When filming Longinotto admitted to being distressed at the treatment they were witnessing, with Williams having at one point had to step outside, unable to handle what she was watching. Interestingly the film never addresses the predetermined and staged nature of professional wrestling, (Japanese wrestling is far less open about it’s secrets than it’s American counterparts) and in a way it’s largely irrelevant here. What the girls are going through, the physical pounding on their bodies, the mental drain on their emotions are very real, as are their desires and drive.

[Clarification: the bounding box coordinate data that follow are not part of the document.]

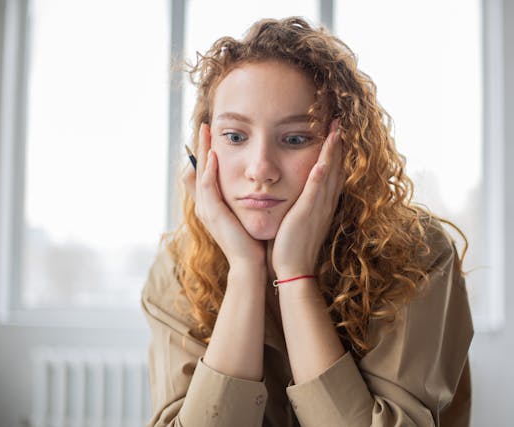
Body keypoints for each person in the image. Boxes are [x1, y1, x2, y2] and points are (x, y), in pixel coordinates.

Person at [142, 17, 473, 427]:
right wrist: (246, 271)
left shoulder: (417, 256)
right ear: (206, 148)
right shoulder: (177, 268)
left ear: (344, 151)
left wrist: (296, 278)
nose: (261, 169)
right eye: (235, 137)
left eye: (296, 138)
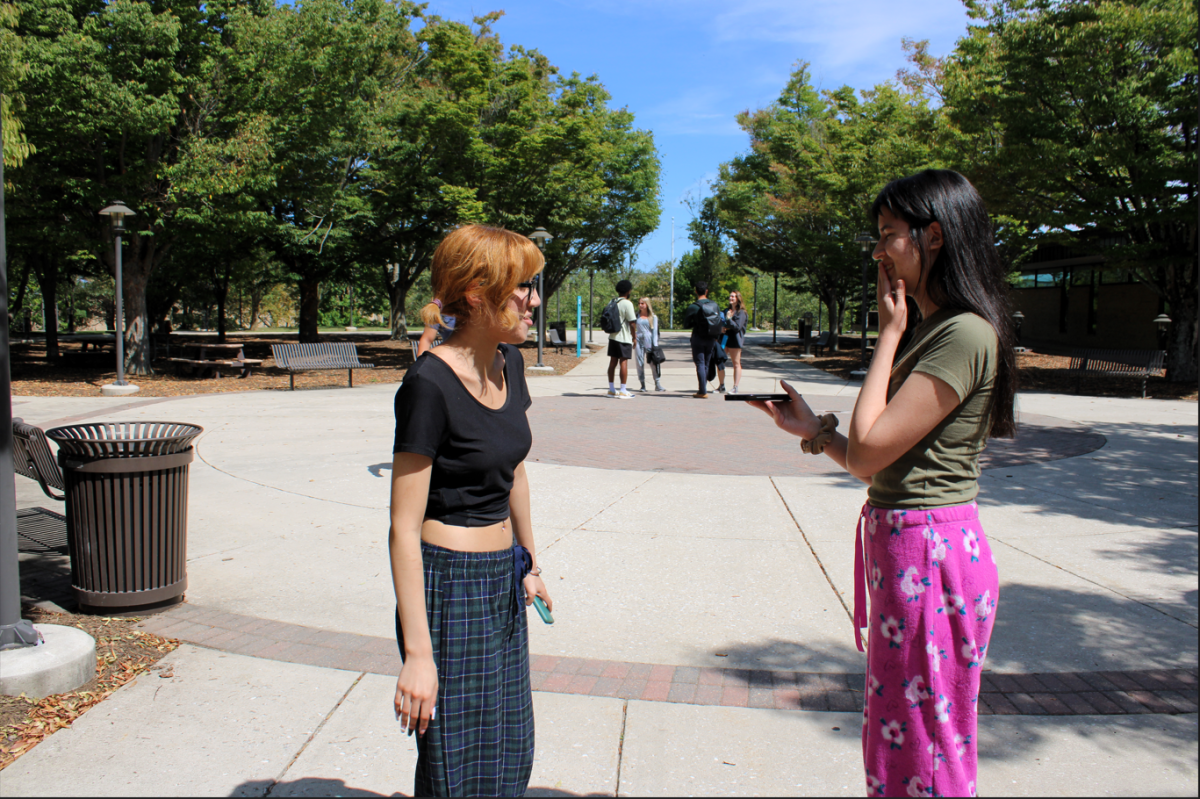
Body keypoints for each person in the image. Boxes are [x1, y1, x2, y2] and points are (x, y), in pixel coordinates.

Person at [749, 170, 1016, 798]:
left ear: (934, 236)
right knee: (900, 734)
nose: (877, 251)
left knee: (926, 742)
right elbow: (884, 461)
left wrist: (888, 334)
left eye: (888, 235)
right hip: (908, 545)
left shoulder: (963, 333)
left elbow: (871, 452)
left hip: (930, 552)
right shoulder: (936, 328)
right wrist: (814, 431)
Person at [389, 224, 553, 797]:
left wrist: (529, 562)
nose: (533, 300)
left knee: (509, 751)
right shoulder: (428, 384)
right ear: (478, 293)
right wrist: (417, 655)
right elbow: (403, 530)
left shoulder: (511, 364)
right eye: (521, 288)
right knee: (453, 767)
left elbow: (516, 471)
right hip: (450, 589)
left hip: (501, 582)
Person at [681, 281, 721, 398]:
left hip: (698, 338)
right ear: (706, 291)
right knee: (706, 363)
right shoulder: (714, 305)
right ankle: (704, 389)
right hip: (711, 338)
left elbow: (686, 325)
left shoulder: (693, 306)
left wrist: (696, 322)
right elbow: (718, 322)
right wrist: (716, 338)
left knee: (700, 363)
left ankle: (702, 391)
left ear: (696, 291)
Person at [605, 279, 638, 398]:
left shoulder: (612, 301)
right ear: (629, 291)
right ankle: (623, 389)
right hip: (624, 338)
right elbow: (632, 323)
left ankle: (611, 389)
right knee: (623, 362)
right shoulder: (627, 303)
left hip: (613, 336)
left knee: (613, 362)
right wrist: (634, 337)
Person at [716, 290, 749, 394]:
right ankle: (721, 386)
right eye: (730, 296)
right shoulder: (726, 310)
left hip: (735, 340)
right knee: (720, 361)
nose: (731, 298)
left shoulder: (742, 312)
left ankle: (735, 387)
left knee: (736, 363)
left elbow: (737, 327)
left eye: (733, 296)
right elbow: (721, 322)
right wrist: (721, 327)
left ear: (738, 299)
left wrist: (729, 319)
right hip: (725, 339)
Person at [634, 297, 665, 392]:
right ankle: (642, 384)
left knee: (653, 363)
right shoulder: (636, 316)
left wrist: (655, 345)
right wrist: (633, 338)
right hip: (638, 340)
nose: (640, 305)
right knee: (639, 362)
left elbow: (655, 332)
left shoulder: (653, 317)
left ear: (647, 304)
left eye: (642, 303)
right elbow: (631, 327)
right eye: (639, 303)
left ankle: (657, 383)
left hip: (649, 341)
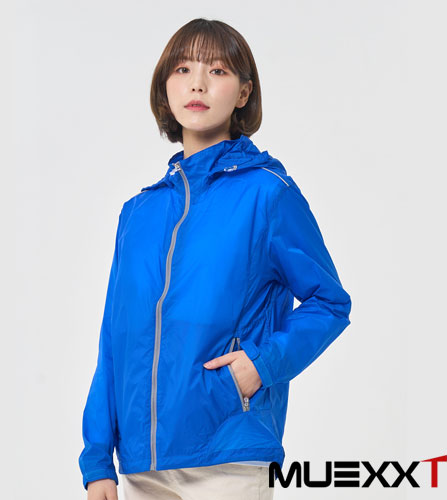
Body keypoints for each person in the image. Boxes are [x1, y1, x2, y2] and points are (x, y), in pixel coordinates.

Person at [78, 17, 352, 500]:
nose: (198, 83)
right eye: (183, 69)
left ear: (244, 93)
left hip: (228, 457)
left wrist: (257, 367)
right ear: (165, 90)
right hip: (141, 467)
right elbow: (114, 341)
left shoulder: (268, 194)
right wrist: (98, 458)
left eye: (218, 70)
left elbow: (329, 303)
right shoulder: (138, 213)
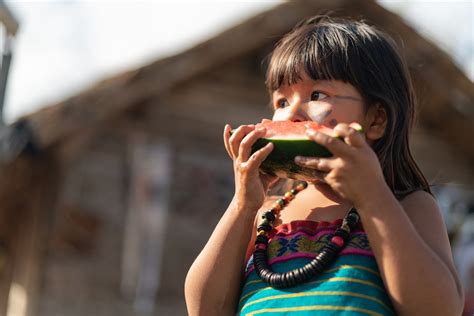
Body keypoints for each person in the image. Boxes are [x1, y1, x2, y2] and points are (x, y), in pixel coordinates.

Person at [184, 16, 464, 315]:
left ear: (376, 119)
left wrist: (374, 199)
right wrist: (243, 204)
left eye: (317, 95)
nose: (290, 114)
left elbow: (438, 309)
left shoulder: (408, 207)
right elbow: (204, 308)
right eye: (280, 102)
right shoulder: (265, 213)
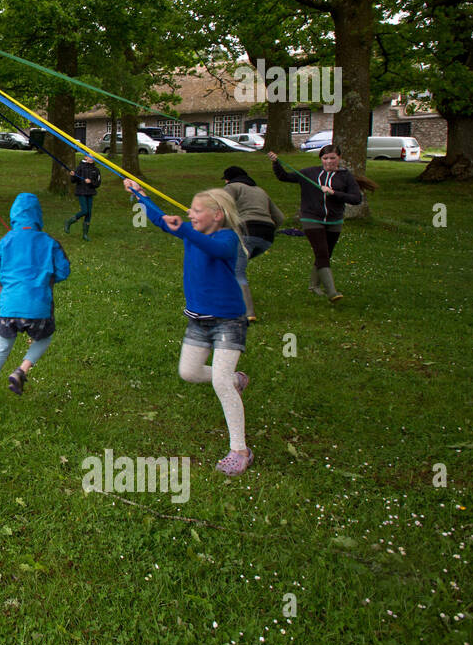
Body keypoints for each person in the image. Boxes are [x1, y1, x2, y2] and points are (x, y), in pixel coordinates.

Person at [123, 178, 253, 476]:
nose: (191, 215)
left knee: (219, 382)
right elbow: (160, 220)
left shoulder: (226, 238)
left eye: (196, 211)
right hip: (198, 319)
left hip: (228, 321)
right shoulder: (191, 233)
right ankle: (235, 379)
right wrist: (139, 195)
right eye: (190, 211)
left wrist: (182, 228)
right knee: (189, 372)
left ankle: (240, 450)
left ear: (217, 215)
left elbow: (211, 247)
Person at [0, 193, 71, 408]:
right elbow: (64, 271)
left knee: (2, 346)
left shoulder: (6, 240)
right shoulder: (50, 242)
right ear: (38, 215)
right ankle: (22, 370)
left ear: (14, 214)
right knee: (45, 337)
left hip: (8, 308)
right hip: (38, 309)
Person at [270, 144, 362, 302]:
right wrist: (276, 163)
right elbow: (284, 177)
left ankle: (313, 286)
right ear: (321, 159)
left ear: (339, 158)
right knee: (321, 252)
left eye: (332, 158)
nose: (329, 161)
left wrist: (334, 193)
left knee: (326, 254)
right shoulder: (310, 173)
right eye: (325, 158)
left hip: (334, 220)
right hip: (311, 218)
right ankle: (332, 292)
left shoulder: (346, 176)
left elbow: (356, 198)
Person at [222, 165, 285, 322]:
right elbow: (280, 218)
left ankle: (247, 312)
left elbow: (221, 208)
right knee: (230, 264)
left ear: (228, 179)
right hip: (267, 236)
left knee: (237, 270)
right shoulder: (260, 191)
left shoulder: (231, 187)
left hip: (246, 231)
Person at [63, 153, 102, 241]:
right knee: (85, 210)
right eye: (90, 156)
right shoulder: (80, 167)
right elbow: (73, 181)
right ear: (85, 157)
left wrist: (91, 182)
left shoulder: (96, 170)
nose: (92, 158)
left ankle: (85, 235)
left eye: (93, 157)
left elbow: (98, 183)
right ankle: (69, 222)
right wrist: (72, 175)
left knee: (89, 213)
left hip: (90, 192)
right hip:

There are shades of “Whiplash,” (2014), in Takeuchi’s ordeal at the hands of her seemingly uncaring mentor. The comparison is ever more so than in the conclusion, where despite being paraded as a failure in a humiliating ceremony in front of the other students, Takeuchi is judged to have passed her tests and is allowed to debut in front of a live audience. Chigusa in a revealing interview explains how her cruelty in training is an expression of tough love, not only preparing them for the physical toll required to survive as a wrestler, but that her intention is to be hated by her students, instilling in them the fire and will, motivating them to succeed to spite her. It’s revealed that this is how she was trained by her father and with great glee she brags how she made more of herself than he ever did.
“As fascinating as Gaea Girls is, there are violent moments that will make the audience flinch and there is a question of where the line between tough coaching and out and out abusive bullying lays.”
The morality of the methods will no doubt divide the audience, and cause bemusement at the lengths the trainees go through to attain the level of performance expected. Yet it’s worth noting that this system on display at Chigusa’s gym is responsible for producing performers at a world renowned level of excellence. The pride of the culture and strive for perfection in training in Japan, has seen it’s first year professionals displaying skills years ahead of other wrestlers around the world.
As fascinating as Gaea Girls is, there are violent moments that will make the audience flinch and there is a question of where the line between tough coaching and out and out abusive bullying lays. However, the joy on Takeuchi’s face at the end as she finally gets to perform and take her place in a counter culture that strikes against the conservative society and expectations of women, leads to the conclusion that to her the work and ordeal was worth it.
I’d like to dedicate this review to the memory of Hana Kimura, a 23 year old wrestler who took her own life this week after being the victim of online bullying and harassment.